Her life changed dramatically.
“A lot of things stopped for Cimone. Sports stopped for Cimone. Socializing stopped for Cimone,” her mother Tonishia Stills, 43, of Pickerington, Ohio, told TODAY. "She became really depressed.”
Life felt bleak and Cimone attempted suicide. At the urging of her neurologist, Dr. Anup Patel, she applied for a wish from the Make-A-Wish Foundation. In the spring she went to Paris for a week. Since her trip she’s only had a few seizures. Her family is amazed by the transformation.
“It’s a miracle,” Stills said. “It has meant everything to us as parents to have our daughter back.”
Cimone’s experience mirrors the findings of a study published in the journal Pediatric Research looking at the impact of Make-A-Wish wishes on children’s health. Patients who receive wishes are less likely to have unplanned hospital visits or trips to the emergency room than peers who do not receive a wish.
“If you were in the wish group you were twice as likely to have decreased healthcare utilization,” Patel, section chief of Neurology at Nationwide Children’s Hospital, and author of the paper, told TODAY. “You were two and a half times more likely to have decreased hospitalizations and 1.9 times less likely to have emergency department visits.”

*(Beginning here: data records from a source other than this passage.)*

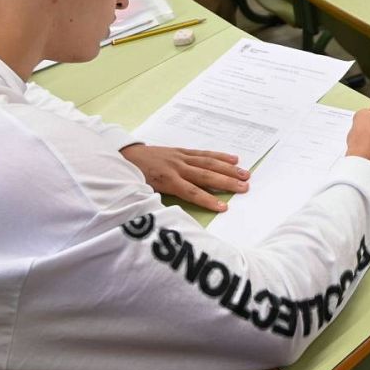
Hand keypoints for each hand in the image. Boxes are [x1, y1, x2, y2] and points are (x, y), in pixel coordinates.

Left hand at [120, 144, 248, 211]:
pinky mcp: (182, 151)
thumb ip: (157, 203)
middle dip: (226, 182)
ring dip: (228, 169)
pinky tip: (233, 159)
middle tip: (245, 188)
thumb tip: (171, 218)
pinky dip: (219, 156)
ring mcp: (181, 158)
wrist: (124, 155)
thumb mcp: (142, 193)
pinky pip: (203, 154)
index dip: (208, 200)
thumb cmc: (134, 178)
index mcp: (167, 180)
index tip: (225, 207)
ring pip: (208, 163)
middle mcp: (177, 167)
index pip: (191, 192)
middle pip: (205, 176)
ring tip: (245, 175)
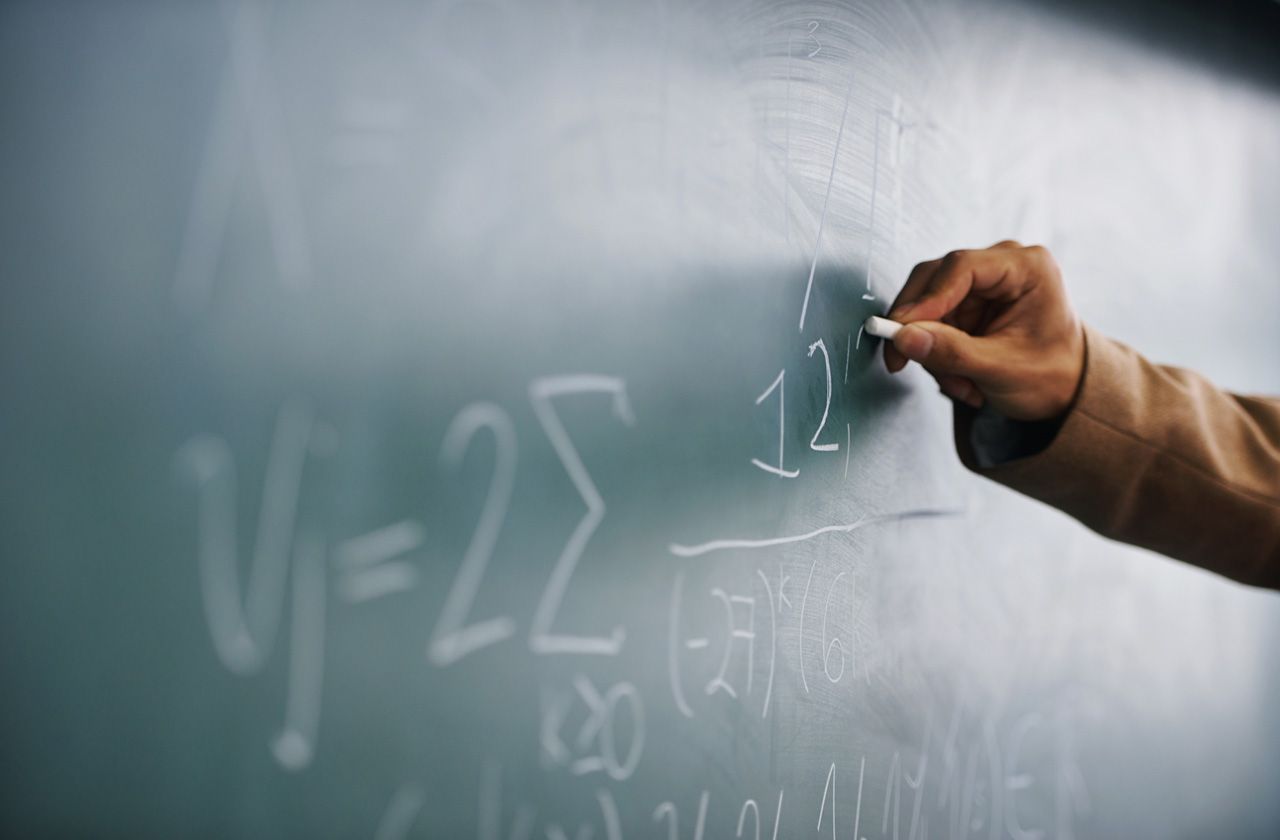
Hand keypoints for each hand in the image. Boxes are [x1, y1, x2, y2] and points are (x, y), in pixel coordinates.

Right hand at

Patel and his colleagues looked at 496 children who received a wish and 496 children who did not as a control group. They examined their records 12 months prior to the wish and 12 months after receiving the wish. Those who received the wish experienced improved health. What's more, it led to a decline in cost of care of $10,130 two years after the wish. These savings exceed the average cost of a wish.
“It is a very, very promising study. We can use measures and outcomes and get our hands around the real positive power of the wish experience,” Dr. Jim Fahner, division chief for pediatric oncology at Helen DeVos Children’s Hospital in Grand Rapids, Michigan, who wasn’t involved in the study, told TODAY. “Our sense was that Make-A-Wish had a very extraordinary positive impact on children.”

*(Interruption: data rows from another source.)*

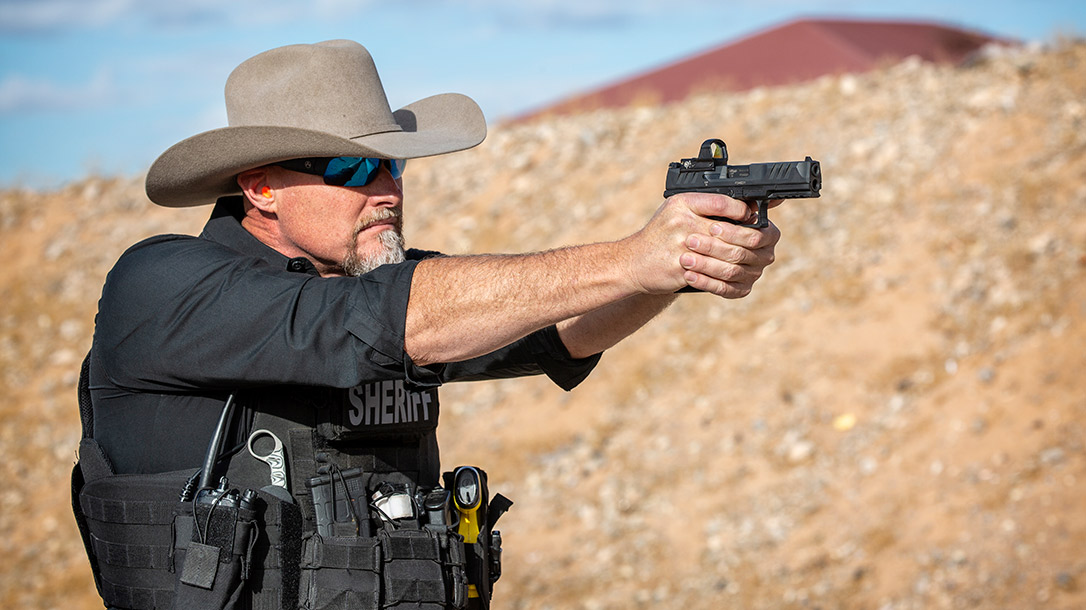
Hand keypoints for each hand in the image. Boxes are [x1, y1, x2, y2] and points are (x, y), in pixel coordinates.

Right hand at [626, 193, 780, 296]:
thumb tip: (746, 208)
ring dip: (743, 260)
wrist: (631, 262)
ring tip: (751, 260)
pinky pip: (713, 276)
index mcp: (683, 204)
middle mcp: (681, 223)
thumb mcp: (678, 210)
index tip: (753, 216)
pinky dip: (727, 278)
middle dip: (750, 238)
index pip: (722, 202)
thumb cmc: (660, 235)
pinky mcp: (681, 270)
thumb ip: (707, 206)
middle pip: (729, 231)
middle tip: (762, 242)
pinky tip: (735, 275)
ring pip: (726, 256)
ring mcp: (681, 248)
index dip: (743, 210)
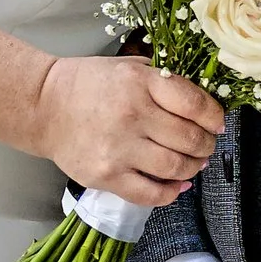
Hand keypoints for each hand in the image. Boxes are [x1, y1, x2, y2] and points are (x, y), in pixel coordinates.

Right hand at [36, 58, 223, 209]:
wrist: (43, 107)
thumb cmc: (87, 84)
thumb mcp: (128, 67)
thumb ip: (163, 81)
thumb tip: (202, 105)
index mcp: (140, 83)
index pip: (195, 104)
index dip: (214, 117)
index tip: (217, 123)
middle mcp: (132, 115)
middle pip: (190, 139)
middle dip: (206, 144)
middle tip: (205, 145)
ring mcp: (118, 148)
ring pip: (175, 167)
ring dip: (192, 168)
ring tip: (193, 163)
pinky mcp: (106, 176)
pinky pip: (151, 193)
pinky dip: (171, 192)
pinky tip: (177, 185)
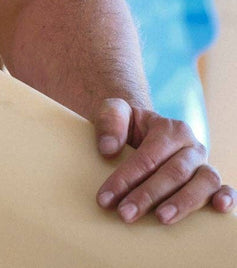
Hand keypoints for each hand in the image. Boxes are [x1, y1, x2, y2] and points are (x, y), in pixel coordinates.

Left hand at [93, 98, 235, 224]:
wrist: (142, 131)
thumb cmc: (127, 126)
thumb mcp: (113, 112)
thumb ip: (109, 121)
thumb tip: (109, 149)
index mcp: (170, 129)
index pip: (147, 157)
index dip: (125, 178)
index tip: (105, 198)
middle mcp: (192, 147)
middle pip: (173, 173)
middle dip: (147, 196)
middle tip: (125, 214)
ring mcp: (204, 165)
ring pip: (202, 183)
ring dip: (183, 203)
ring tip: (161, 218)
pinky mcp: (212, 183)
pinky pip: (225, 188)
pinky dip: (226, 198)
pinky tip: (219, 208)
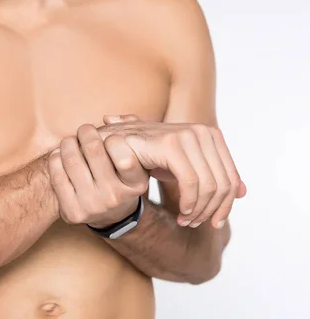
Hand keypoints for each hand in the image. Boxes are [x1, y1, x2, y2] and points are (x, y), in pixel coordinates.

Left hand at [48, 115, 149, 228]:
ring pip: (72, 160)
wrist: (107, 213)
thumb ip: (129, 136)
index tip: (108, 135)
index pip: (125, 158)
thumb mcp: (135, 161)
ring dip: (68, 143)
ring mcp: (93, 206)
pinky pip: (57, 175)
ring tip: (70, 141)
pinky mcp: (73, 212)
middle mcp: (115, 197)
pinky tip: (59, 155)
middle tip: (85, 130)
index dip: (113, 139)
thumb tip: (108, 119)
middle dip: (87, 132)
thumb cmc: (119, 176)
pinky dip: (55, 159)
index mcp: (136, 184)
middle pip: (94, 151)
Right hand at [99, 116, 246, 228]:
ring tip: (186, 221)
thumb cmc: (148, 156)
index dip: (226, 205)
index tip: (213, 223)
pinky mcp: (171, 144)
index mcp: (210, 134)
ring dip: (199, 211)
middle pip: (224, 184)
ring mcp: (187, 135)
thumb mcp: (185, 167)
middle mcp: (202, 131)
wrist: (113, 146)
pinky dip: (189, 203)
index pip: (231, 178)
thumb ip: (213, 176)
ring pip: (209, 187)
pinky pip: (191, 183)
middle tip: (196, 225)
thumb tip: (244, 192)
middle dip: (212, 211)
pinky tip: (181, 213)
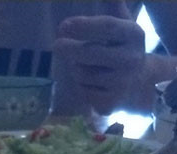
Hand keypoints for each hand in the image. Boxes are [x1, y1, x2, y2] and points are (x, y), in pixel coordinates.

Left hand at [54, 0, 144, 114]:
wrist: (140, 80)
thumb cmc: (122, 49)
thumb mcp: (121, 28)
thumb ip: (112, 10)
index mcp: (133, 35)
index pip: (106, 27)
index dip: (83, 25)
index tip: (63, 26)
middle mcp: (130, 58)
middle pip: (91, 53)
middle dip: (70, 49)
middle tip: (56, 45)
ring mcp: (121, 82)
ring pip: (83, 73)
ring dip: (76, 68)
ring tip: (83, 65)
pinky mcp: (110, 101)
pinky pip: (83, 91)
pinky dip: (80, 86)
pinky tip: (89, 82)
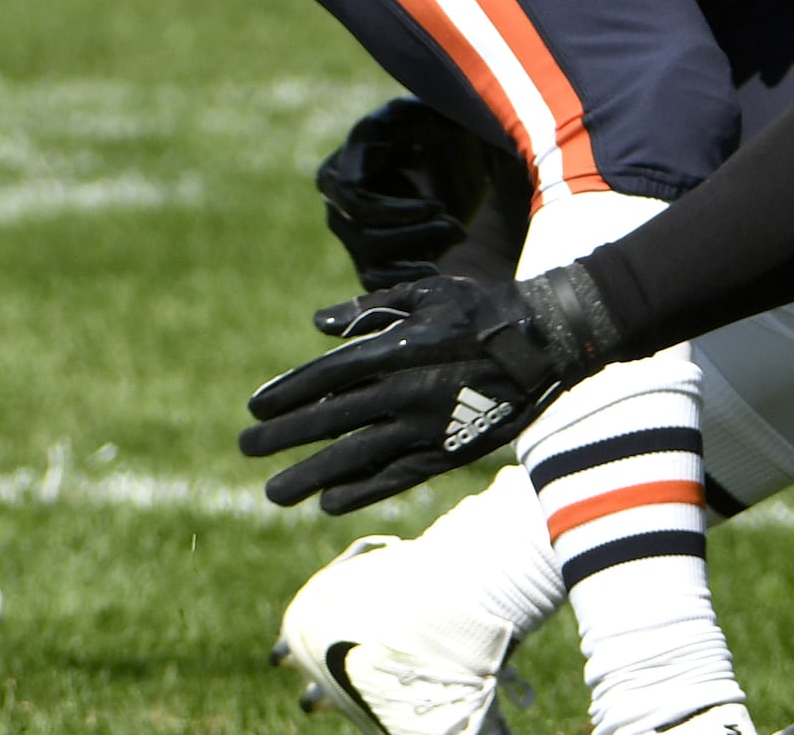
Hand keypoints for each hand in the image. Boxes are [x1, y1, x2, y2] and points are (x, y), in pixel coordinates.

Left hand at [239, 266, 622, 512]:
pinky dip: (362, 490)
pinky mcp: (449, 450)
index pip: (327, 375)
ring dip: (312, 475)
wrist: (548, 342)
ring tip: (275, 492)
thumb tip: (317, 324)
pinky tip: (330, 502)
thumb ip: (371, 309)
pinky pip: (397, 476)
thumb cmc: (485, 307)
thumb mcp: (428, 291)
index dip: (288, 393)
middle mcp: (406, 390)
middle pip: (332, 418)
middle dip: (284, 436)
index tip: (255, 409)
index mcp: (399, 348)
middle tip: (245, 449)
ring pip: (357, 457)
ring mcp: (427, 425)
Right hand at [312, 97, 505, 292]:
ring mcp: (354, 235)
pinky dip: (404, 280)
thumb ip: (382, 128)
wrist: (462, 148)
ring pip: (371, 264)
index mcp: (337, 170)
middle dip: (415, 233)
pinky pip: (376, 283)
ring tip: (456, 236)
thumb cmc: (433, 121)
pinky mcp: (374, 258)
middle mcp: (338, 207)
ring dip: (415, 255)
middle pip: (364, 238)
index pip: (353, 205)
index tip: (438, 205)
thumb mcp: (412, 111)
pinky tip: (436, 269)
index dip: (395, 211)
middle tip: (456, 224)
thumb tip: (346, 180)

While the study shows that wishes have bolster children’s health, why remains unknown. Patel hopes that more studies will be conducted to better understand it. He theorizes that children who receive wishes feel more in tune with their health and more connected to their parents and healthcare providers, which makes them more likely to comply with their treatments.
“These kids seem more empowered. They seem more hopeful. They seem more energized,” Patel said.

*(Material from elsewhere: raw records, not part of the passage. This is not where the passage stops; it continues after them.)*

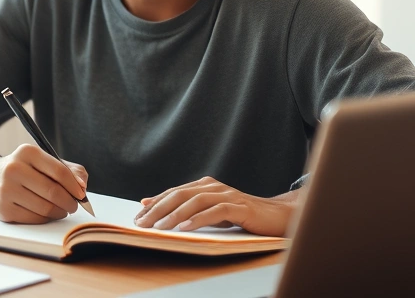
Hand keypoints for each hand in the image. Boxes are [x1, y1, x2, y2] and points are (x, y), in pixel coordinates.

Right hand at [0, 144, 87, 223]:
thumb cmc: (22, 170)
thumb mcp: (41, 161)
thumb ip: (68, 169)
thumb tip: (82, 186)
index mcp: (27, 152)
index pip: (59, 171)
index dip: (74, 185)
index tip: (81, 194)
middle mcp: (14, 169)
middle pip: (53, 191)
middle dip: (70, 202)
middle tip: (74, 205)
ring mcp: (7, 190)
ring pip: (45, 207)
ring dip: (60, 212)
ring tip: (62, 210)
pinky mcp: (3, 209)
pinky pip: (34, 218)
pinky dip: (46, 218)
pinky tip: (48, 214)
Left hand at [134, 176, 300, 236]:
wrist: (276, 215)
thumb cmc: (241, 214)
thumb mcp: (211, 211)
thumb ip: (188, 208)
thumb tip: (155, 208)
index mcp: (205, 185)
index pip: (174, 192)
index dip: (155, 203)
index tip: (138, 216)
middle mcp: (214, 186)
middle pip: (180, 195)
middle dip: (159, 209)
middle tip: (143, 223)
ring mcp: (227, 195)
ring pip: (195, 201)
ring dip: (175, 215)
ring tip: (160, 227)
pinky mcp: (240, 207)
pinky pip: (216, 211)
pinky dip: (199, 219)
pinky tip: (186, 227)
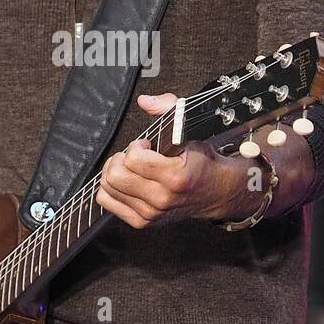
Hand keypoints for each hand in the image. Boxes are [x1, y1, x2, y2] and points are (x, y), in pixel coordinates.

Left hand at [95, 92, 236, 229]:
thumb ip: (169, 109)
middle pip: (115, 176)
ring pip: (107, 189)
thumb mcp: (191, 131)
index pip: (133, 159)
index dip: (137, 145)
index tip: (147, 145)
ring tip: (131, 168)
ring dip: (115, 172)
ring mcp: (151, 213)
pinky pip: (107, 201)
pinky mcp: (142, 221)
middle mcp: (161, 199)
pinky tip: (127, 181)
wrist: (215, 192)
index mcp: (175, 177)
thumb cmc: (202, 162)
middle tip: (134, 156)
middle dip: (120, 159)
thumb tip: (145, 101)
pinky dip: (111, 188)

He suspects that any sort of similar gift from another organization would make an equally positive impact. To qualify for Make A Wish, children need to be between ages 2 and 18 and living with a "critical illness." Doctors, family members, friends or the child can request a wish, which can be anything from getting a puppy to meeting a celebrity or going on a special trip.
As for Cimone, now 15, life with fewer seizures changed her outlook. She's attending school full time again and dreams of being a neurologist.
"She is definitely thinking about her future and what life is going to look like for her as an adult," Stills said. "Make-A-Wish made a difference in my child’s life and it is incredible."